Nigeria would soon experience another weekend. Music would be loud, bottles would be clinking, joints would be passing from hand to hand, and someone somewhere would be saying, “Abeg relax, na weekend.” Life moves fast like a television drama—one minute you’re laughing with friends, the next minute, trouble enters the scene. And when trouble comes, one popular line always shows up, like a bad actor who refuses to leave the screen: “I was drunk. I didn’t know what I was doing.”
Now, let’s pause the movie for a moment and talk plainly.
Under Nigerian law, being drunk or high is not a free ticket out of crime. If you commit an offence while intoxicated, the law does not automatically pity you. In fact, the law is very firm on this point: intoxication, whether from alcohol or drugs, is generally not a defence to a criminal charge.
So when someone says, “I was intoxicated when I committed the crime; I wasn’t in control,” the law simply replies, “That is not enough.” And when another person says in street language, “I no know when I do am, I dey high,” the law waits patiently for the eyes to clear—then still holds the person responsible.
Why is the law like this? Because the law expects adults to take responsibility for what they put into their bodies. If you willingly drink alcohol or take drugs and then go on to commit a crime, the law assumes you chose the risk. You cannot light a fire and then complain that it burns.
But like every good Nigerian story, there is a twist.
The law does allow intoxication to be raised as a defence—but only in very limited and serious situations. And this is where many people get confused.
If someone else, without your consent, deliberately or carelessly made you intoxicated, and because of that you did not know that what you were doing was wrong, the law may listen to you. Imagine a situation where a person secretly spikes your drink, or tricks you into taking something you did not agree to. If, in that condition, you commit an act without understanding its wrongfulness, the law recognises that something different has happened.
The same applies if you truly did not know what you were doing at all—not because you chose to be high, but because someone else maliciously or negligently caused that intoxication. In such a case, the issue is not enjoyment or recklessness; it is lack of consent and loss of awareness.

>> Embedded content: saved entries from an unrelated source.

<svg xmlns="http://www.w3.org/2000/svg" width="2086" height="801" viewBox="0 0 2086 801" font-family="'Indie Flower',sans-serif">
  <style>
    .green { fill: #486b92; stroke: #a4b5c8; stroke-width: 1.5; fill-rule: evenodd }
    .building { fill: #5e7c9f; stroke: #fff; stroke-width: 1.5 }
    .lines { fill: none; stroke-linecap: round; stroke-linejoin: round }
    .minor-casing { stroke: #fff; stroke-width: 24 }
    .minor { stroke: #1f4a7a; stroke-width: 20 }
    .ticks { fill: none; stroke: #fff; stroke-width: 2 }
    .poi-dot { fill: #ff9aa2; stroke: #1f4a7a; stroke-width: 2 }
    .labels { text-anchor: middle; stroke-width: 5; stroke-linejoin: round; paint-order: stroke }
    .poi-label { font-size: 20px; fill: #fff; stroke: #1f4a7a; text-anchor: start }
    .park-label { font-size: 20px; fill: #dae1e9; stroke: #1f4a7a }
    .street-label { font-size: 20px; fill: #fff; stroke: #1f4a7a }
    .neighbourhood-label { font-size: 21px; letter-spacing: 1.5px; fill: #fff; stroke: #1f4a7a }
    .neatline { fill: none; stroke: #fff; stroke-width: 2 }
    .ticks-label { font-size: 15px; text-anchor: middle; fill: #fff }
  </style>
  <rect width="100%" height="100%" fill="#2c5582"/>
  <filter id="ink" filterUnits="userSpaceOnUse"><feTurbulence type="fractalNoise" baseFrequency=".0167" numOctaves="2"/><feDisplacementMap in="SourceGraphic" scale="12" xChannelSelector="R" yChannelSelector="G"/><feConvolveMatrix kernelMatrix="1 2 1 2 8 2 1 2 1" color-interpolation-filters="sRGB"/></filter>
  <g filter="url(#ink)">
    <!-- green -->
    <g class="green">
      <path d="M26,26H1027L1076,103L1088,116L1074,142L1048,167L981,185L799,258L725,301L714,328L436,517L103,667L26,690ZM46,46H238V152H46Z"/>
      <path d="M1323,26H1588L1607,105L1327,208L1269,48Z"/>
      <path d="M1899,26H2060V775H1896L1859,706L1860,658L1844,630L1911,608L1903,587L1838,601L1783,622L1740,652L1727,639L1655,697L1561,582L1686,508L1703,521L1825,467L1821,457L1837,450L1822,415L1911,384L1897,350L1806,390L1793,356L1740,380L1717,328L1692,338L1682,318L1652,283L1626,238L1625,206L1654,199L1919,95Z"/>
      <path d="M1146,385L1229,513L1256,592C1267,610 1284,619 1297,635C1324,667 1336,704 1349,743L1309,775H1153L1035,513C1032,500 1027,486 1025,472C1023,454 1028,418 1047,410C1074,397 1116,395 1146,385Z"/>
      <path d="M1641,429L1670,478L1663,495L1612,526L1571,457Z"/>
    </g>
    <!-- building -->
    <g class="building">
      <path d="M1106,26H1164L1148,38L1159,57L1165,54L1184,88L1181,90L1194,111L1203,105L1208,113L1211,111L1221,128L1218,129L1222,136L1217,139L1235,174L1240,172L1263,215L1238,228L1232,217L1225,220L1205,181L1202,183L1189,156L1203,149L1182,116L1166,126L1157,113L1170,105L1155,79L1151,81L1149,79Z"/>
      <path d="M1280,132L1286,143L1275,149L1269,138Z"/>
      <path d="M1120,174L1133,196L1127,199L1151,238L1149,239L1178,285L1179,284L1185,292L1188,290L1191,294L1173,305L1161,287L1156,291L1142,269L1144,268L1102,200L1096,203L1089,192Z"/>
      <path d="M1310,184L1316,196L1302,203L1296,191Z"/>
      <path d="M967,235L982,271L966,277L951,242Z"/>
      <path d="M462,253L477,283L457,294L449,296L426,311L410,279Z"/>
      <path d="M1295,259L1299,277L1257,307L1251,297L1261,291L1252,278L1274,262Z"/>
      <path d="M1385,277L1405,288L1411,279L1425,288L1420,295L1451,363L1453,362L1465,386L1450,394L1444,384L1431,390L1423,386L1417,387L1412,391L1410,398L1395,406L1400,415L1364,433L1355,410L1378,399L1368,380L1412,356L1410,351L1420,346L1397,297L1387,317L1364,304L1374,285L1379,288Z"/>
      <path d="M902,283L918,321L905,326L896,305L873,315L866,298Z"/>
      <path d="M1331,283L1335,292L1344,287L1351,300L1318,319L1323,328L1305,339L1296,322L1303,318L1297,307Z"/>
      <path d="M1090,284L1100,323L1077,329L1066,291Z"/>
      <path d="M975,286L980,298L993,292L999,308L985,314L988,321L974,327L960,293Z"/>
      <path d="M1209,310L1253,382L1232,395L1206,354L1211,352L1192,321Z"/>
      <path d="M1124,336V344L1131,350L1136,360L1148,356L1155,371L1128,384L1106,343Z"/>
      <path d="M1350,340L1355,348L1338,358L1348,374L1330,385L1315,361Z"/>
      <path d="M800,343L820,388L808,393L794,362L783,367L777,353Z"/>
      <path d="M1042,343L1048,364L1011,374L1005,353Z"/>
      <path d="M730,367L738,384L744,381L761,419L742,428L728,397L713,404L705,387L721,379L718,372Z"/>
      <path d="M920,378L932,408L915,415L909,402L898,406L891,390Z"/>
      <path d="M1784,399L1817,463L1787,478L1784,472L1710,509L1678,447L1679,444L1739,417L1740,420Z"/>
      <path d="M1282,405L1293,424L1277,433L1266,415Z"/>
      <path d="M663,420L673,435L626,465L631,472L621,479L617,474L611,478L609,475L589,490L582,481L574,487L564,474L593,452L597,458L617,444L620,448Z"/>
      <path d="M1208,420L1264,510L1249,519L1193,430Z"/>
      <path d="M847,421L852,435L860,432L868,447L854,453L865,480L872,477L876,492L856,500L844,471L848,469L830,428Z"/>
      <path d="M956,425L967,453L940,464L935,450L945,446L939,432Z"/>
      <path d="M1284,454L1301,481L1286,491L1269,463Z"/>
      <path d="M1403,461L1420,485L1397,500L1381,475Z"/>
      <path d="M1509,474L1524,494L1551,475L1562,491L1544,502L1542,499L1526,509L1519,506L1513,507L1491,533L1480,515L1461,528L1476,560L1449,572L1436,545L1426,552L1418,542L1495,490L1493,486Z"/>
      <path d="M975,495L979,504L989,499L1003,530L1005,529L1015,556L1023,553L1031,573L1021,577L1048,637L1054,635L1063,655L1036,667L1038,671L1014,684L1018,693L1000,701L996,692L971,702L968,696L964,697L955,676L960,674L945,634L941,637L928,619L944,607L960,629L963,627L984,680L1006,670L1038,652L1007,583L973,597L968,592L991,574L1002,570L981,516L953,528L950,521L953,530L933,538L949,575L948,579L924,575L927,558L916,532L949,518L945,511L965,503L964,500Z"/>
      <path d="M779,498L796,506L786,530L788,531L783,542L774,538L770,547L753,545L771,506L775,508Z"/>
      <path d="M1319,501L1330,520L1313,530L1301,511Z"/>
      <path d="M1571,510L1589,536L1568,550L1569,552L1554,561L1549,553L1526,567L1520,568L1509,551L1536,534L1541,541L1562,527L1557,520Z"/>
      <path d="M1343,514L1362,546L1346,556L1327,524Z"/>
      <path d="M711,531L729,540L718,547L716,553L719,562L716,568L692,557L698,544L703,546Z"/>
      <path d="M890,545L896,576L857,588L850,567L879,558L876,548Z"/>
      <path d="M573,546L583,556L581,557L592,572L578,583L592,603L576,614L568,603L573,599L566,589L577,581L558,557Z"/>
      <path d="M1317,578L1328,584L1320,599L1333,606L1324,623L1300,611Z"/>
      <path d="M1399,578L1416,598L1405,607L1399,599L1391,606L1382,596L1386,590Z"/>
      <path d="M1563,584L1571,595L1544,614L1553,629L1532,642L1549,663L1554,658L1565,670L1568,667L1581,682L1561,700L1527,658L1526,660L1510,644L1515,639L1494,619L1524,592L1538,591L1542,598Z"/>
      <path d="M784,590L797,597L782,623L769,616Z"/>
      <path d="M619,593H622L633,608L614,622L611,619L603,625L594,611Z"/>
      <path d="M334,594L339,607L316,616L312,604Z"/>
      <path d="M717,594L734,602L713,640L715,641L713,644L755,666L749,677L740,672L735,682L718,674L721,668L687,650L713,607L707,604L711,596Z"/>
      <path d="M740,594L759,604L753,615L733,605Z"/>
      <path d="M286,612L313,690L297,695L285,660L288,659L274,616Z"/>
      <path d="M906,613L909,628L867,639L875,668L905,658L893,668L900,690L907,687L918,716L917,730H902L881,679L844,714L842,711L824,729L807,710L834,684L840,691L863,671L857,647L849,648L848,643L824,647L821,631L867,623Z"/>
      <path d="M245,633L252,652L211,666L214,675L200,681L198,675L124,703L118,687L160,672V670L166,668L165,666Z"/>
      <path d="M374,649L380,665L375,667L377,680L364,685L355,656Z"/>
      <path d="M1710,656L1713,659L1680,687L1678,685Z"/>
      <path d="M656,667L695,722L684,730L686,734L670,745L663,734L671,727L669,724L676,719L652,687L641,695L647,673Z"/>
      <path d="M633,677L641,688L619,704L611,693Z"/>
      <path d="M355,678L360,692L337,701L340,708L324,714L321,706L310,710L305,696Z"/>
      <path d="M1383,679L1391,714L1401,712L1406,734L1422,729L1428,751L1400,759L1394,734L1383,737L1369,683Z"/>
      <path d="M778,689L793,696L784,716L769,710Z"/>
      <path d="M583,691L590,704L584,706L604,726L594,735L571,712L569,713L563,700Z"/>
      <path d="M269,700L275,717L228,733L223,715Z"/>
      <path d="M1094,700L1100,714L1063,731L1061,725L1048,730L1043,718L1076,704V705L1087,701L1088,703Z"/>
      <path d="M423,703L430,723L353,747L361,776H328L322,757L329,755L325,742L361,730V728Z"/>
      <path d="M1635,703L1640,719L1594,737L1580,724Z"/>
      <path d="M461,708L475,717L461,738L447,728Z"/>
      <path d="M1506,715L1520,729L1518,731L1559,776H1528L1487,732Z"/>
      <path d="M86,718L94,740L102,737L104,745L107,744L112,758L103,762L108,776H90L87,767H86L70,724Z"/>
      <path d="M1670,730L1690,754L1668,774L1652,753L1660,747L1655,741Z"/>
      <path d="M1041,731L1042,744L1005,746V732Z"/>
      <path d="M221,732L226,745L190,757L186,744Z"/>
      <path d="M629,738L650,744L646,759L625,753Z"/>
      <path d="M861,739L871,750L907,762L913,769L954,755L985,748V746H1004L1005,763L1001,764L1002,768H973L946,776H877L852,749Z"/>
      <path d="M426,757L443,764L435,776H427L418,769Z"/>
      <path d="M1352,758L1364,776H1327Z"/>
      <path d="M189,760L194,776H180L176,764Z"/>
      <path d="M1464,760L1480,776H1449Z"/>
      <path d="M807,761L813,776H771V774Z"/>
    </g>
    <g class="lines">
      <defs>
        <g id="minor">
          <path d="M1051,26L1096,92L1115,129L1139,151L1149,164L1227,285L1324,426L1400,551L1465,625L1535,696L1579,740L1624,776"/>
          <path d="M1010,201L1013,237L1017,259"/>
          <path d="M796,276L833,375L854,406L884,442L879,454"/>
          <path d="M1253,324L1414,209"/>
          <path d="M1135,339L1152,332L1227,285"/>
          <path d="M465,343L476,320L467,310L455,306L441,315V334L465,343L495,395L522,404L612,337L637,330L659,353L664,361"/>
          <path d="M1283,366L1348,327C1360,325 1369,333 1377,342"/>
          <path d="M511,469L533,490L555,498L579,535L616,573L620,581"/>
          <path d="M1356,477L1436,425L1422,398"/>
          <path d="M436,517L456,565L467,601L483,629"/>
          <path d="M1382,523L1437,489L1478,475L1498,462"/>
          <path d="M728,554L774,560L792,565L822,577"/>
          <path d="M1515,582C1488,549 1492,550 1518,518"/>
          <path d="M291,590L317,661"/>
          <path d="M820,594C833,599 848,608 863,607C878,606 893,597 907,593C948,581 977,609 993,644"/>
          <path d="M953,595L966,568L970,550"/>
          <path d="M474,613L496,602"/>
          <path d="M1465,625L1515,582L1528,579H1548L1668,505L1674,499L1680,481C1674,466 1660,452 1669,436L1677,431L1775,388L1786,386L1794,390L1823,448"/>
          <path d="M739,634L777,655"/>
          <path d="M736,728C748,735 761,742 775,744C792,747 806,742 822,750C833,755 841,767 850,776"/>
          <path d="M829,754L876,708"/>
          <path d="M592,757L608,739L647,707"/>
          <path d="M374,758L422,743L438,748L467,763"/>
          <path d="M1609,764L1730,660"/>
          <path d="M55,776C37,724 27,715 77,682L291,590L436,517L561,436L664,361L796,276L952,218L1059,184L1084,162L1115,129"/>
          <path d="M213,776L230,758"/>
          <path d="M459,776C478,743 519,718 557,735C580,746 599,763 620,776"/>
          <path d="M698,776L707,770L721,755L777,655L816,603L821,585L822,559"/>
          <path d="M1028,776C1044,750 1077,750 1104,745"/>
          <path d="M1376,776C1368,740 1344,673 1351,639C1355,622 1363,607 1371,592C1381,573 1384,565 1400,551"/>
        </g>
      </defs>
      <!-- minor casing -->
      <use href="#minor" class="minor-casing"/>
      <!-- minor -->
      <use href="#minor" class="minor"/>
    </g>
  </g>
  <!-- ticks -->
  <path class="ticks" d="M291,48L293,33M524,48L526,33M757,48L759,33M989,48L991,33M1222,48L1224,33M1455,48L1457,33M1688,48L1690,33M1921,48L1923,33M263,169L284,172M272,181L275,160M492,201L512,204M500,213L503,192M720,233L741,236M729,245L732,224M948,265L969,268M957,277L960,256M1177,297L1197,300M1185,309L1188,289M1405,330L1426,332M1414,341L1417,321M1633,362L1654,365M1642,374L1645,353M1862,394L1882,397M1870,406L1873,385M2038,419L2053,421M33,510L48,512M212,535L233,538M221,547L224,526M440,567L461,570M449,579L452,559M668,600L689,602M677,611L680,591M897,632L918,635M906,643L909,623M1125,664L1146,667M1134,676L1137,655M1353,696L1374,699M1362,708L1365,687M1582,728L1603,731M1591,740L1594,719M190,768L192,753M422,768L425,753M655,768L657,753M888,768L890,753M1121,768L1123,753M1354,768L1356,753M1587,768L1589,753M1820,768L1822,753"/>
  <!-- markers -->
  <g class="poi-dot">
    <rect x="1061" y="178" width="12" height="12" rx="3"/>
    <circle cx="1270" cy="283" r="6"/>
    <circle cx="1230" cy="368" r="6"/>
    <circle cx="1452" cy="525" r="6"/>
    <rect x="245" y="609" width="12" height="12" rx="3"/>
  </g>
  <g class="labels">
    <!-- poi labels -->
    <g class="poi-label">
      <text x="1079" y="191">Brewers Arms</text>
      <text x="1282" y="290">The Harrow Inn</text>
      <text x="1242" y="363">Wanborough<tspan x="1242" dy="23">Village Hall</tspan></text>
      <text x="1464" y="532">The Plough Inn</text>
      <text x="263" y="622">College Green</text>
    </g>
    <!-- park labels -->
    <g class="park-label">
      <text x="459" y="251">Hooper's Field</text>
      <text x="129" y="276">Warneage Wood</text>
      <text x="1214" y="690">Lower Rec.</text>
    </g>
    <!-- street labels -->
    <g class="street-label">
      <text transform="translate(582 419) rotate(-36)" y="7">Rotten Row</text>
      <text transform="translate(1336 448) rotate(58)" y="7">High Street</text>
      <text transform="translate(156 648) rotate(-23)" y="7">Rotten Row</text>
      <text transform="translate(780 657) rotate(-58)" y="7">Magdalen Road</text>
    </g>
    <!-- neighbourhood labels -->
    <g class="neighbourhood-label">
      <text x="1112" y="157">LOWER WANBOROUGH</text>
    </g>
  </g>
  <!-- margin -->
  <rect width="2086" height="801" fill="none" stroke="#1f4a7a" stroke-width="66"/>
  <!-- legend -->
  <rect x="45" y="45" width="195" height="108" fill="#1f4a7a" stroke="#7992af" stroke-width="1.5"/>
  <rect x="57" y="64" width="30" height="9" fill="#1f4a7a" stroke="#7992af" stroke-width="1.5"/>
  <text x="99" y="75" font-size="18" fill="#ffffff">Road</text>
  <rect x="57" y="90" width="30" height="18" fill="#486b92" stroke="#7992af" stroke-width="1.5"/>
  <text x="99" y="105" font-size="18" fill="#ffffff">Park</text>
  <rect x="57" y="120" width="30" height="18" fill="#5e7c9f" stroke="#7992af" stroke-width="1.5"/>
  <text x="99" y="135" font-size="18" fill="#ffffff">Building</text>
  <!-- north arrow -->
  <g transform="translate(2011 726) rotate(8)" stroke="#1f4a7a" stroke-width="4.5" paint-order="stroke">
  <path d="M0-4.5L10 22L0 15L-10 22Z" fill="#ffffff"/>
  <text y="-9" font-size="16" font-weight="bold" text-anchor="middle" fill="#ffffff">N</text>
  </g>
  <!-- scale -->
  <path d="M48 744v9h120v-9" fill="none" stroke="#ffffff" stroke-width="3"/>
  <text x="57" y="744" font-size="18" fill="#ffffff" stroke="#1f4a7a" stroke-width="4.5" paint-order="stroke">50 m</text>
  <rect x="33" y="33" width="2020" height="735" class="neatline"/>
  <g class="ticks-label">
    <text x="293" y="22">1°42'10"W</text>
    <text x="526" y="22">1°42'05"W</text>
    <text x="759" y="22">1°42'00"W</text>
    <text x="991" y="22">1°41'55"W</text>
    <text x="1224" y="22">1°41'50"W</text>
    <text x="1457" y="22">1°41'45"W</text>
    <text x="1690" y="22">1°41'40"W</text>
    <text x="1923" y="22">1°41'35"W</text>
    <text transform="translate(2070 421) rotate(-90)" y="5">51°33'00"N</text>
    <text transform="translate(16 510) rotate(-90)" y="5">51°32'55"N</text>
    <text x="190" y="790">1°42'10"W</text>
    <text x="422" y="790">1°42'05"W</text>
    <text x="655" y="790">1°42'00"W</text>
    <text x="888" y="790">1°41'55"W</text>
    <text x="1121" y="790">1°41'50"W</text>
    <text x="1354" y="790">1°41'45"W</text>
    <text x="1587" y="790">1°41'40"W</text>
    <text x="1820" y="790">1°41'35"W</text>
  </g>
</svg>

There is another narrow door the law leaves open. If the intoxication was so severe that it temporarily made you insane at the time of committing the act, the court may consider it. But this is not the kind of “madness” people claim jokingly. It is a serious medical and legal matter that must be proven, not assumed.
In Nigeria, enjoyment is allowed. Carelessness is not excused. And the law, like a seasoned narrator, always reminds us: freedom comes with responsibility.
And here is the most important lesson for anyone watching this story unfold: the law does not accept excuses made with the mouth alone. You cannot just stand in court and talk your way out. Law is not a roadside argument. It demands proof.
If you claim intoxication as a defence, you must bring strong evidence—witnesses who can testify to what happened, medical reports showing your condition, and facts that convince the court that your case fits one of the narrow exceptions allowed by law. Without this, the defence collapses like a poorly built stage prop.
Depending on what you prove, the outcome may differ. You could be discharged. You could be sentenced. You could even be directed towards rehabilitation. But that decision will rest on evidence, not emotion.
So, as the weekend lights come on and the music gets louder, remember this simple truth: intoxication is not a shield against the law. When the party ends and the head clears, the law will still be standing, calm and firm, waiting to ask one question—what did you do, and can you prove why you should not be held responsible?
In Nigeria, enjoyment is allowed. Carelessness is not excused. And the law, like a seasoned narrator, always reminds us: freedom comes with responsibility.